▶ [Request] Rewrite the lines of all the records, replacing "scientific name" with "Latin name" and keeping everything else the same. Leave the pictures out.

▶ [Data section]
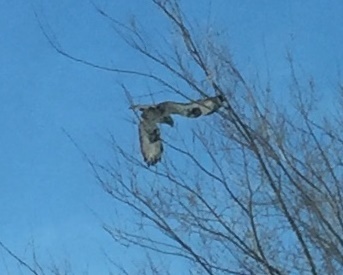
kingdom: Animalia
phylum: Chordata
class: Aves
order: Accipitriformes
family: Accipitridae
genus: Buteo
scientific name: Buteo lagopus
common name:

▶ [Reply]
kingdom: Animalia
phylum: Chordata
class: Aves
order: Accipitriformes
family: Accipitridae
genus: Buteo
Latin name: Buteo lagopus
common name:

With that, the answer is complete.